My Love Affair with Dick Cheney
By Ewen Arnold
For those of you who don't know who Dick Cheney is, he was one of the architects, as President Bush's Vice President, of the Iraq war. He personally profited greatly financially from the war.
Some time ago, I had the idea (I have no idea where it came from, although I'm sure it had something to do with the metta, loving kindness, practices that I had been doing.), to try to send love to someone who I thought it would be impossible to send love to. So I chose Dick Cheney.
I went online and started looking at images of Dick Cheney. I wanted one in which he looked particularly scornful or contemptuous. There were quite a few to choose from.
The one I chose was one of him looking slightly to the left, wearing glasses with a thin black frames. To me, his eyes appeared cold and hard, rather like those of a predator. The left side of his mouth was curled in a wonderfully contemptuous look. I believe a similar picture starred in the TV series "Lie To Me" as an example of contempt.
When I printed it out some ink ran onto the top left of the piece of paper in the form of something like a raven pecking at carrion. It seemed apt. I still have this image now.
I sat in meditation with the image. At first, I had my eyes open, but then, each time I started, after a few minutes I was able to close my eyes and see the picture. At first, it was really difficult to find anything to love. What was in the way? My thoughts and my stories about who this person was. In my mind, I had already arrested, charged, convicted, and sentenced him, but there was something in the eyes, even early on in my meditation.
I did some research to try and find something to like about the man. The one thing I found which seemed really important at the time was his support for his daughter Mary who was gay. He even financed his daughter's same sex marriage, although he didn't attend the wedding ceremony. He actually made himself very unpopular with some circles in America by not opposing gay marriage.
There was something in the eyes. I kept coming back to the eyes. If you spend long enough looking into someone's eyes, even in a photograph, things begin to change. Gradually I began to see someone who was suffering.
Gradually, the stories I had began to seem less important. Also, over time, the contemptuous look began to appear more and more like pain. It began to look like an outward expression of something horrible, something diseased inside--something dis-eased. There was still a me here feeling sorry for a him there. The feeling was akin to pity, which is a me-other thing, but things were changing.

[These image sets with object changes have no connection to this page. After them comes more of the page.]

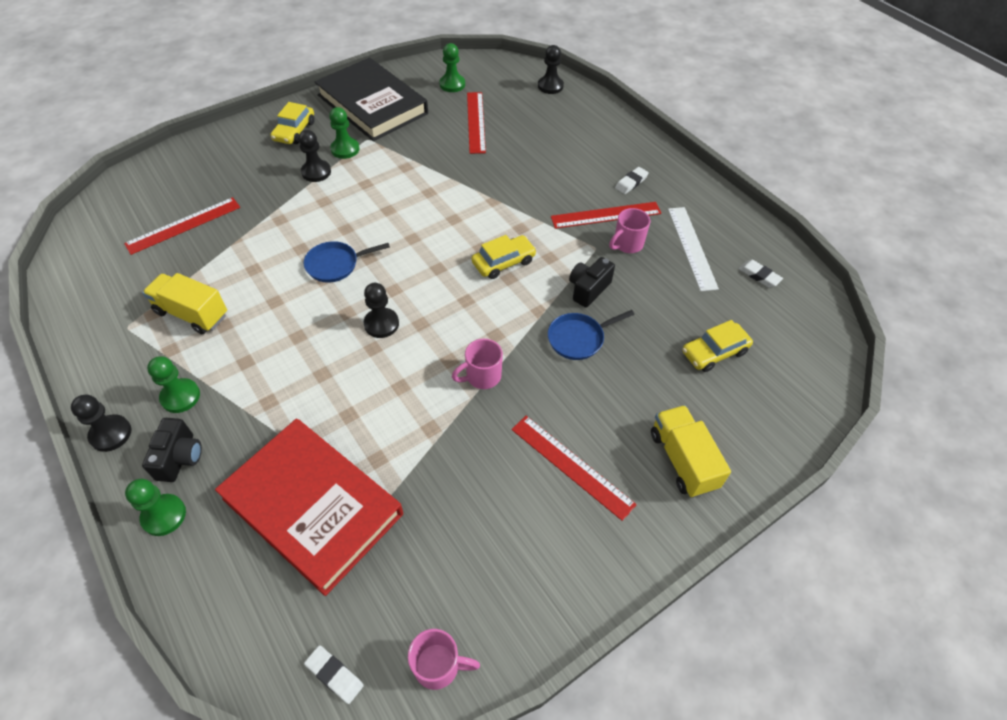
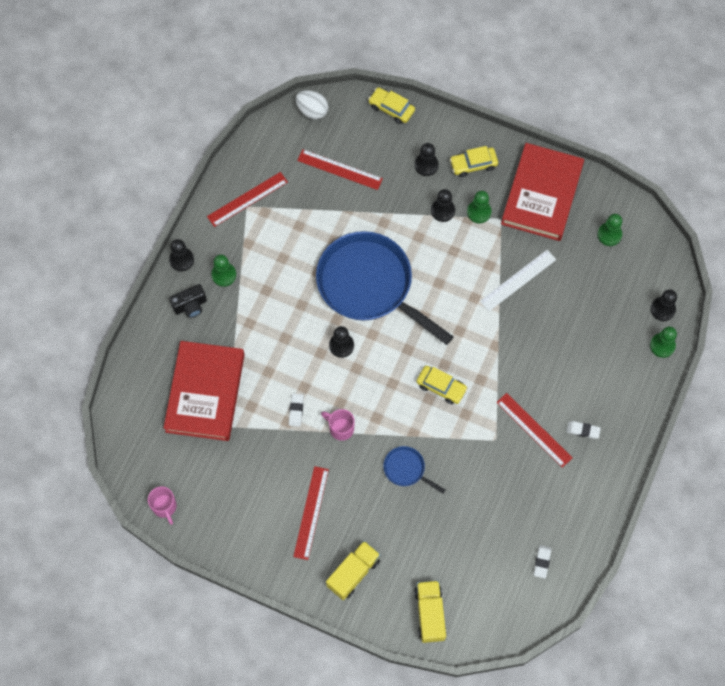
camera: 60 degrees right, 15 degrees up
(94, 215) = (312, 111): none -> white egg
(164, 515) = (157, 325): green pawn -> green pawn (662, 345)
(192, 313) = (279, 233): yellow truck -> yellow truck (430, 614)
(257, 161) = (426, 165): none -> black pawn
(334, 675) = (134, 462): white eraser -> white eraser (296, 410)
(335, 264) = (369, 285): blue pan -> blue pan, size x2.41
(372, 104) = (542, 194): black book -> red book
(475, 122) = (575, 281): red ruler -> red ruler (247, 199)
(588, 289) = (453, 454): black camera -> none
(627, 244) = (513, 459): pink mug -> none
(692, 247) = (540, 504): white ruler -> white ruler (518, 280)
(714, 352) = (449, 559): yellow car -> yellow car (391, 108)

I began to realize more and more how my own feelings, my own stories about him, were the barrier that divided us. Also, a bit more subtly, my own feelings of scorn, of superiority, of separation into good and bad, and of right and wrong, began to arise. This is what keeps us small, constricted, and separate from one another. This is caused not by the feelings themselves, but by our denial of them, our unwillingness to acknowledge that we, human beings that we are, have such feelings. And this acknowledgment, this noticing, was what finally allowed me to connect with Uncle Dick. I used the word love rather provocatively in the title. I don't know whether it was love, but the mingling of his pain with my pain was something very similar to love.
When we stop holding our opinions, or, at least, stop holding them so tightly, when we really connect with another person, we are taking a risk. It is the risk that we will change, and without our opinions, we won't know who we are. Our me knows it. Who am I when I'm not in opposition to Dick Cheney, Donald Trump, Boris Johnson, etc.? This doesn't mean we don't try to change the world. What I think it means is that we try to change the world without being in opposition to the way it is, leaving our judge and jury behind. I'm not sure how this works.